I think I get it now. A lot of what you say resonates with me, as well, once you explain it this way. My neediness in therapy terrifies me as well. I was describing your situation in my own session this week, and my T replied, "Who are we talking about here?"

And, also, I think we all have our own unique spin on this stuff, and yours seems to include some very painful, and, yes, narcissistic elements. I'm glad that you intellectually know that it's unreasonable for you to take on the full responsibility for managing boundaries (i.e., your needs) and your T's experience of your therapy. And that the type of thing you've experienced is "just" an example of temporary and healthy work on the part of your T to regain equilibrium (if it even goes that far - of which I am not convinced).

And . . . I think I also have some sense for that devastated, bereft infant who feels that her life/relationship is over because of this. How terrifying to feel that those boundaries are exclusively your job to hold, and at the same time to not trust yourself to do it so well (more than perfectly) that your T never needs to even bring them to mind.

Let me know if any of my paraphrasing doesn't sound quite right yet. This is extremely interesting, and important-feeling, for me to get. Thank you, as always, for sharing it with us.

- P

 

Re: My story - long » Daisym

Posted by TherapyGirl on January 14, 2011, at 20:54:12

In reply to My story - long, posted by Daisym on January 5, 2011, at 1:47:09

There are a lot of good responses on this thread already and, in spite of how it seems you feel about it, I see that you're doing some great processing in and out of therapy.

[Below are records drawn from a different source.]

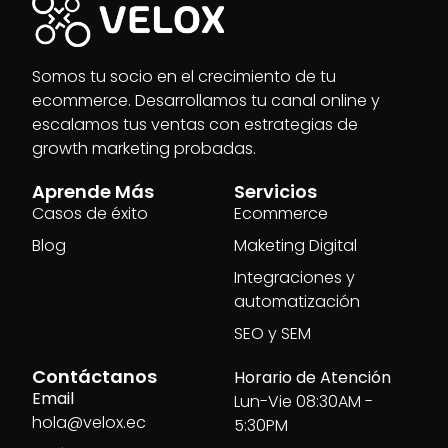
Somos tu socio en el crecimiento de tu
ecommerce. Desarrollamos tu canal online y
escalamos tus ventas con estrategias de
growth marketing probadas.
Aprende Más
Servicios
Casos de éxito
Ecommerce
Blog
Maketing Digital
Integraciones y
automatización
SEO y SEM
Contáctanos
Horario de Atención
Email
Lun-Vie 08:30AM -
hola@velox.ec
5:30PM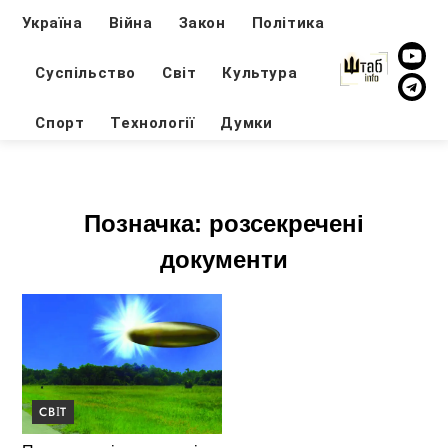
Україна
Війна
Закон
Політика
Суспільство
Світ
Культура
Спорт
Технології
Думки
Позначка:
розсекречені
документи
СВІТ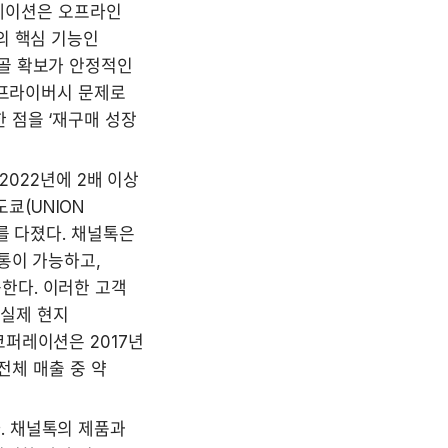
레이션은 오프라인 
 핵심 기능인 
골 확보가 안정적인 
 프라이버시 문제로 
점을 ‘재구매 성장 
022년에 2배 이상 
쿄(UNION 
 다졌다. 채널톡은 
통이 가능하고, 
다. 이러한 고객 
실제 현지 
퍼레이션은 2017년 
체 매출 중 약 
 채널톡의 제품과 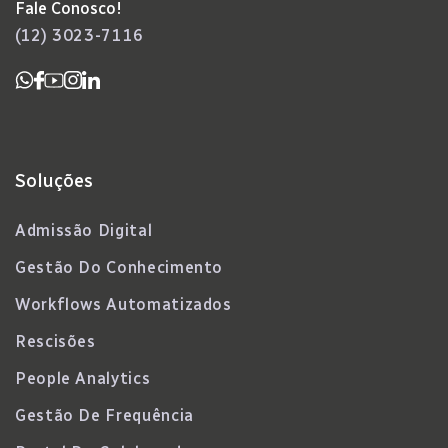
Fale Conosco!
(12) 3023-7116
Soluções
Admissão Digital
Gestão Do Conhecimento
Workflows Automatizados
Rescisões
People Analytics
Gestão De Frequência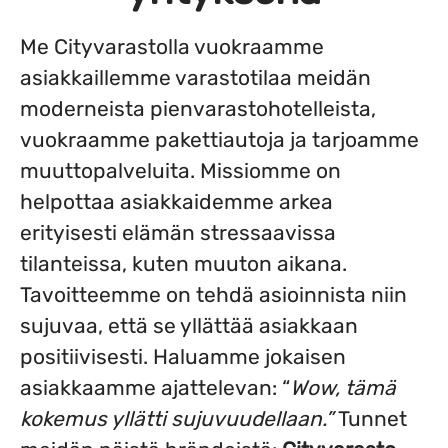
Me Cityvarastolla vuokraamme
asiakkaillemme varastotilaa meidän
moderneista pienvarastohotelleista,
vuokraamme pakettiautoja ja tarjoamme
muuttopalveluita. Missiomme on
helpottaa asiakkaidemme arkea
erityisesti elämän stressaavissa
tilanteissa, kuten muuton aikana.
Tavoitteemme on tehdä asioinnista niin
sujuvaa, että se yllättää asiakkaan
positiivisesti. Haluamme jokaisen
asiakkaamme ajattelevan: “
Wow, tämä
kokemus yllätti sujuvuudellaan.”
Tunnet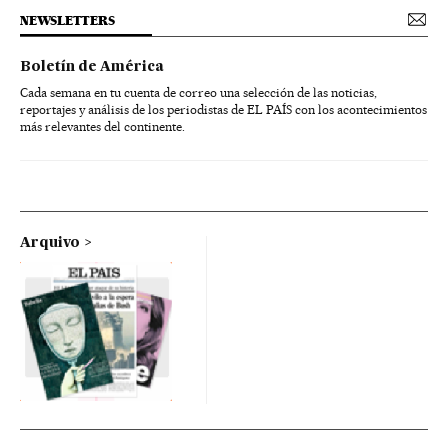
NEWSLETTERS
Boletín de América
Cada semana en tu cuenta de correo una selección de las noticias,
reportajes y análisis de los periodistas de EL PAÍS con los acontecimientos
más relevantes del continente.
Arquivo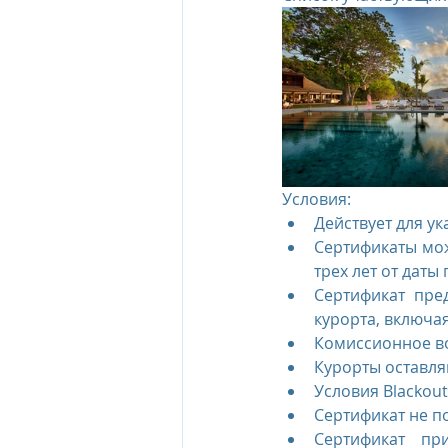
Условия:
Действует для ук
Сертификаты мож
трех лет от даты 
Сертификат пре
курорта, включа
Комиссионное во
Курорты оставля
Условия Blackout
Сертификат не п
Сертификат пр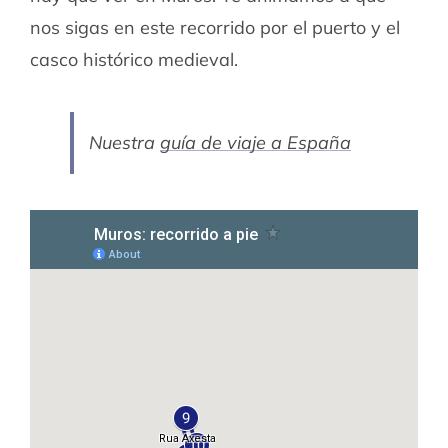
nos sigas en este recorrido por el puerto y el
casco histórico medieval.
Nuestra
guía de viaje a España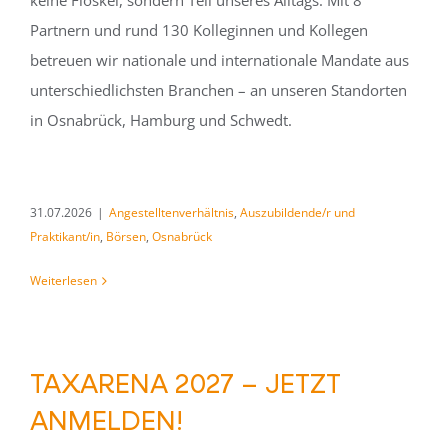
keine Floskel, sondern Teil unseres Alltags. Mit 8
Partnern und rund 130 Kolleginnen und Kollegen
betreuen wir nationale und internationale Mandate aus
unterschiedlichsten Branchen – an unseren Standorten
in Osnabrück, Hamburg und Schwedt.
31.07.2026
|
Angestelltenverhältnis
,
Auszubildende/r und
Praktikant/in
,
Börsen
,
Osnabrück
Weiterlesen
TAXARENA 2027 – JETZT
ANMELDEN!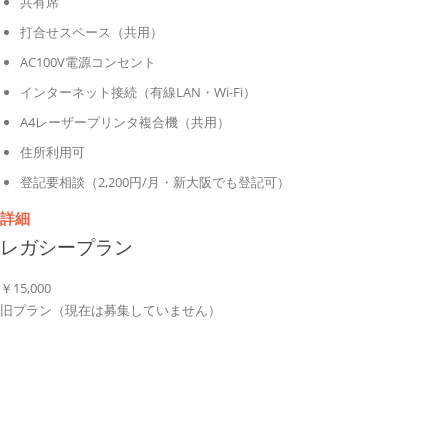
共有席
打合せスペース（共用）
AC100V電源コンセント
インターネット接続（有線LAN・Wi-Fi）
A4レーザープリンタ複合機（共用）
住所利用可
登記要相談（2,200円/月・新大阪でも登記可）
詳細
レガシープラン
￥
15,000
旧プラン（現在は募集していません）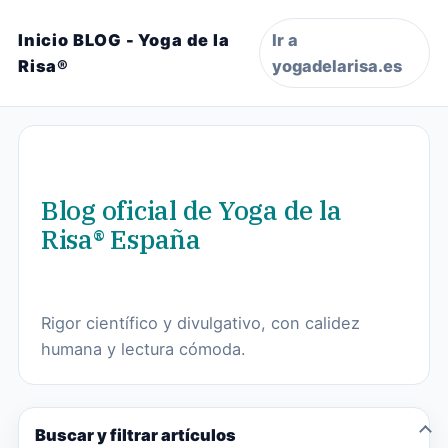
Inicio BLOG - Yoga de la
Ir a
Risa®
yogadelarisa.es
Blog oficial de Yoga de la
Risa® España
Rigor científico y divulgativo, con calidez
humana y lectura cómoda.
Buscar y filtrar artículos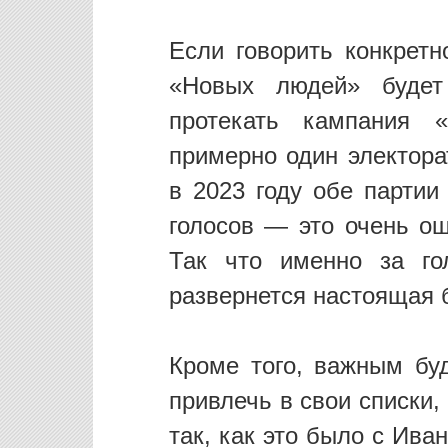
Если говорить конкретн
«Новых людей» будет
протекать кампания 
примерно один электора
в 2023 году обе партии
голосов — это очень о
Так что именно за го
развернется настоящая 
Кроме того, важным бу
привлечь в свои списки
так, как это было с Ива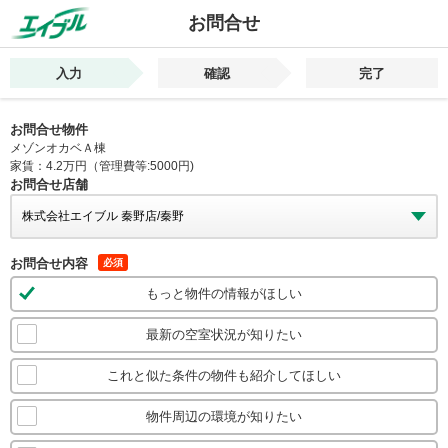
お問合せ
入力
確認
完了
お問合せ物件
メゾンオカベＡ棟
家賃：4.2万円（管理費等:5000円)
お問合せ店舗
お問合せ内容
必須
もっと物件の情報がほしい
最新の空室状況が知りたい
これと似た条件の物件も紹介してほしい
物件周辺の環境が知りたい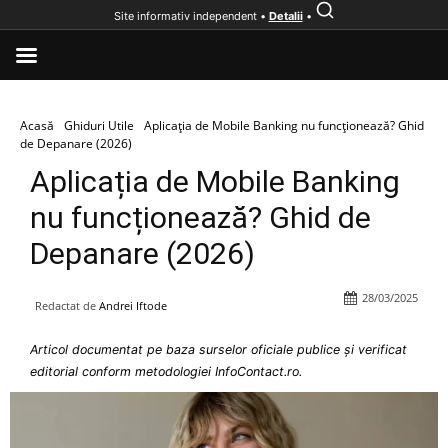
Site informativ independent •
Detalii
•
Acasă
Ghiduri Utile
Aplicația de Mobile Banking nu funcționează? Ghid
de Depanare (2026)
Aplicația de Mobile Banking
nu funcționează? Ghid de
Depanare (2026)
28/03/2025
Redactat de
Andrei Iftode
Articol documentat pe baza surselor oficiale publice și verificat
editorial conform metodologiei InfoContact.ro.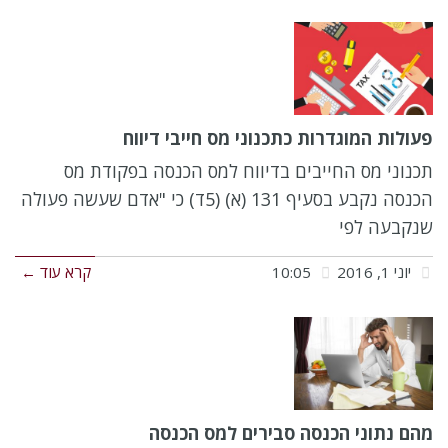
פעולות המוגדרות כתכנוני מס חייבי דיווח
תכנוני מס החייבים בדיווח למס הכנסה בפקודת מס
הכנסה נקבע בסעיף 131 (א) (5ד) כי "אדם שעשה פעולה
שנקבעה לפי
יוני 1, 2016
10:05
קרא עוד ←
מהם נתוני הכנסה סבירים למס הכנסה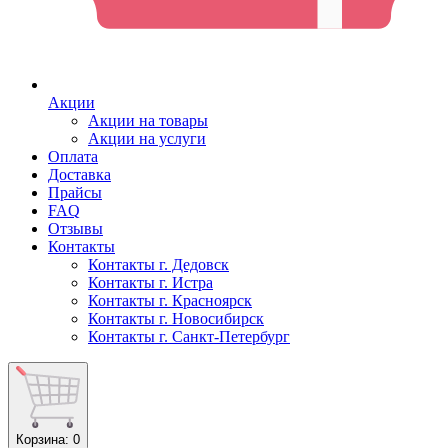
Акции
Акции на товары
Акции на услуги
Оплата
Доставка
Прайсы
FAQ
Отзывы
Контакты
Контакты г. Дедовск
Контакты г. Истра
Контакты г. Красноярск
Контакты г. Новосибирск
Контакты г. Санкт-Петербург
Корзина
: 0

I just wanted to thank you for sharing something so very painful and to tell you that I have total faith that you and your therapist will work through this. Doesn't make it less painful for right now, though, and I hate that for you. I've certainly been there, as you know. More than I cared to be.

There is certainly something to be said for not being so attached to a therapist. My new T is great, I really like her, but there's no deep attachment there. I don't know at this point if there ever will be. And the therapy is okay, but it lacks depth. So as painful as this is, my guess is that something meaningful will come out of it.